Denis Koroskin 2korden at gmail.com
Wed Mar 4 04:13:13 PST 2009


On Wed, 04 Mar 2009 14:40:58 +0300, Walter Bright <newshound1 at digitalmars.com> wrote:

> Denis Koroskin wrote:
>> On Wed, 04 Mar 2009 13:55:57 +0300, Walter Bright
>>> If software is in your flight critical systems, the way one proceeds  
>>> is to *assume skynet takes it over* and will attempt to do everything  
>>> possible to crash the airplane.
>>  Assume you got a null-derefence under Linux. How are you going to  
>> recover from it? You can't catch the NullPointerException, so your  
>> program will fail and bring down the whole system *anyway*.
>
> You design your critical system so it is not vulnerable to the failure  
> of a subsystem of it, even if that subsystem is powered by linux.
>
> For example, you might have two computer systems controlling the  
> process. They vote, and if they disagree, they both are removed and the  
> backup is engaged. The two systems use different operating systems - say  
> one linux the other windows, they use different software written with  
> different algorithms in different languages.
>
> The space shuttle, for example, had 4 independent flight control  
> computers voting, and a 5th (with reduced capability) that could be  
> manually brought online in case the 4 primaries all failed.
>
> Google did an interesting design for their Chrome browser. Each tab in  
> it was powered by a separate process, meaning the hardware isolated it  
> from the operation of the other tabs. So if the browser crashed in one  
> tab, it wouldn't affect the other ones.
>
> I've read elsewhere that if you want to create a robust system, you  
> break it up into different modules and run those modules as separate  
> processes (not just separate threads) that communicate via interprocess  
> communication. Any particular module dying could then be restarted  
> without affecting the rest of the modules.
>
> The wrong way to do it is to lump everything into one gigantic process.  
> Then, any failure brings everything down.

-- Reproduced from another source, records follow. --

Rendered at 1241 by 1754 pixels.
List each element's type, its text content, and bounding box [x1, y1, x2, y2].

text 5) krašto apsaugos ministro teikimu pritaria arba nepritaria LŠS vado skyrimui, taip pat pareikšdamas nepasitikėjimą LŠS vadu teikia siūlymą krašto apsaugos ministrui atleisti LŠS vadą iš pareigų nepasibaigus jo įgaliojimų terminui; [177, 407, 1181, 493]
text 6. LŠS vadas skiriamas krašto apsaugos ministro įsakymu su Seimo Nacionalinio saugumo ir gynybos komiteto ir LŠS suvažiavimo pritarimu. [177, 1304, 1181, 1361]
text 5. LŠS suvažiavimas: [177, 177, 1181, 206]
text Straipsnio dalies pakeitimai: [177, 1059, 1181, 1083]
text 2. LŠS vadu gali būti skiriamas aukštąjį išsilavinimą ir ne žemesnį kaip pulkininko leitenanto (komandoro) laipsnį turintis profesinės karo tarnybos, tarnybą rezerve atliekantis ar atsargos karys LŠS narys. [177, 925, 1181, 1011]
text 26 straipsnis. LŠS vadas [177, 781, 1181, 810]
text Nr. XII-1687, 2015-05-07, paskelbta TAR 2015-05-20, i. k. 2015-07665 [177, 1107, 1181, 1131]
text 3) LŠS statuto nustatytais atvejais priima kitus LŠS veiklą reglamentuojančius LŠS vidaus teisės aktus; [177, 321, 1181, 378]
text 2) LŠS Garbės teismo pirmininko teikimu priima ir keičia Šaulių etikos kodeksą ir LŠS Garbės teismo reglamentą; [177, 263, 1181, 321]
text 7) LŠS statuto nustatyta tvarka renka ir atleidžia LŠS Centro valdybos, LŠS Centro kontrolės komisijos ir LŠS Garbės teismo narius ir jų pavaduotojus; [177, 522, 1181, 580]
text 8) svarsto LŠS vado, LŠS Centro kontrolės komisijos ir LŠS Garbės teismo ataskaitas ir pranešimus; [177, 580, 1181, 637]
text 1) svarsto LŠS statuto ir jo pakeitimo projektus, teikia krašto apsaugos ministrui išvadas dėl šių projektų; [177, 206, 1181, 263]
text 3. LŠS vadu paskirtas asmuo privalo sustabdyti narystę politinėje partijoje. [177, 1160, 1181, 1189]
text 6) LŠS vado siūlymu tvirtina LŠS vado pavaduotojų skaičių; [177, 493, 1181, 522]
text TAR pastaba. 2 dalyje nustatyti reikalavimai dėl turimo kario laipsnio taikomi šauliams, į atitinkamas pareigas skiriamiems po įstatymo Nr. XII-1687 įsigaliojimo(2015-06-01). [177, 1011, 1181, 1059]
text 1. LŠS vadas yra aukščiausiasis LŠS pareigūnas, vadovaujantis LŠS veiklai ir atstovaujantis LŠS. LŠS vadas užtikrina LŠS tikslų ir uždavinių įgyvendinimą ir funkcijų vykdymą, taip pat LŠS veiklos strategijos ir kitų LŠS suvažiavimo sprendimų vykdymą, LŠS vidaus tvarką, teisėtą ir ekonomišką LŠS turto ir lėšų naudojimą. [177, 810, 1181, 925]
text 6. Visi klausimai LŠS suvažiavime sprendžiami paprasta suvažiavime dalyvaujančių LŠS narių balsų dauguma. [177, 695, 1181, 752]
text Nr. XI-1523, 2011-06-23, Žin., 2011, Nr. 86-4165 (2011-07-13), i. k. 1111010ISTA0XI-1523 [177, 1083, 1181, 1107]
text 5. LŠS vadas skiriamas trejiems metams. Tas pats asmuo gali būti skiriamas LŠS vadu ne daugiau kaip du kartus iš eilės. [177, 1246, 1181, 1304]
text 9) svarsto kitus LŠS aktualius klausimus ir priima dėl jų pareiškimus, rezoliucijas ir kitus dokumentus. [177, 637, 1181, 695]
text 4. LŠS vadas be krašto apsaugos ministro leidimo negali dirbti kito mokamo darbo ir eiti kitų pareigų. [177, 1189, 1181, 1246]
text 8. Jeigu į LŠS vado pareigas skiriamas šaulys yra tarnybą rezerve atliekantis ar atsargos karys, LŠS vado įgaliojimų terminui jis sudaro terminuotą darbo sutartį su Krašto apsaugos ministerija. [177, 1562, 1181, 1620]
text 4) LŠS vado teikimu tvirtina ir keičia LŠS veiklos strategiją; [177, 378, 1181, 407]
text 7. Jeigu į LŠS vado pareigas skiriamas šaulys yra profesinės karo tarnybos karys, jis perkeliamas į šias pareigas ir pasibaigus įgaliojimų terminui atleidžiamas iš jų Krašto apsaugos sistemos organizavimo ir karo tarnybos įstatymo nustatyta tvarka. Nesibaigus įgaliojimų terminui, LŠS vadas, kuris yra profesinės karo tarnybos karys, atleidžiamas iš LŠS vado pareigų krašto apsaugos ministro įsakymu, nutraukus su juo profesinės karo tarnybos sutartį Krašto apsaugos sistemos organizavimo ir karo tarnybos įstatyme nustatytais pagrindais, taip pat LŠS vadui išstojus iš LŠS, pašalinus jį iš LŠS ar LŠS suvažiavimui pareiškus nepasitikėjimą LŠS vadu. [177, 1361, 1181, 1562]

Most people can't afford their applications run on a few computers just in case one of them fails. Besides, as you yourself pointed out, NPE are often repeatable, so if you re-run the task on another PC, chances are it will fail, too.

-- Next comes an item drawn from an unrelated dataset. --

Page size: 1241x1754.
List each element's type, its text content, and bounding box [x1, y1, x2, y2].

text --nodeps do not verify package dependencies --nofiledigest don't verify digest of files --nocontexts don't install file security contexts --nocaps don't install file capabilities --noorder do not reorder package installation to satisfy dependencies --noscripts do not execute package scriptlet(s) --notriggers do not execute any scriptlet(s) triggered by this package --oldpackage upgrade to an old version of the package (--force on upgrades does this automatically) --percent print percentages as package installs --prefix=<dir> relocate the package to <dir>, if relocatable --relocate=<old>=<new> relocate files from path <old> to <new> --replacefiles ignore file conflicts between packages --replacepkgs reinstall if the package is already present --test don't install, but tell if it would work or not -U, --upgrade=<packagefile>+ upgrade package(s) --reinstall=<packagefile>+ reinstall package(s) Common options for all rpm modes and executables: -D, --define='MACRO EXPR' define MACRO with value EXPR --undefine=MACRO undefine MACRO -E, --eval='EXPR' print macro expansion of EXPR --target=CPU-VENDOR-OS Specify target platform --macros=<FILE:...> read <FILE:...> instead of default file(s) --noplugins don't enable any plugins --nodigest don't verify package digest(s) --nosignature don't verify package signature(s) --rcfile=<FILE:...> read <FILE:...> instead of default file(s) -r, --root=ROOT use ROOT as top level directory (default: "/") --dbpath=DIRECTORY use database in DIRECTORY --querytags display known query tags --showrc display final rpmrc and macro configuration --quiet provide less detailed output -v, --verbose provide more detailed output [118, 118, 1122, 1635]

No doubt, Google Chrome is a beautiful piece of software. It doesn't crash the whole browser when something is null-dereferenced. But the message I've been writing for half an hour is *lost* anyway when the host process fails.

The way you suggest writing software is like a doctor who suggests curing/hiding symptoms rather than the cause of an illness. You shouldn't rely on exception recovery when you may avoid the whole class of bugs altogether.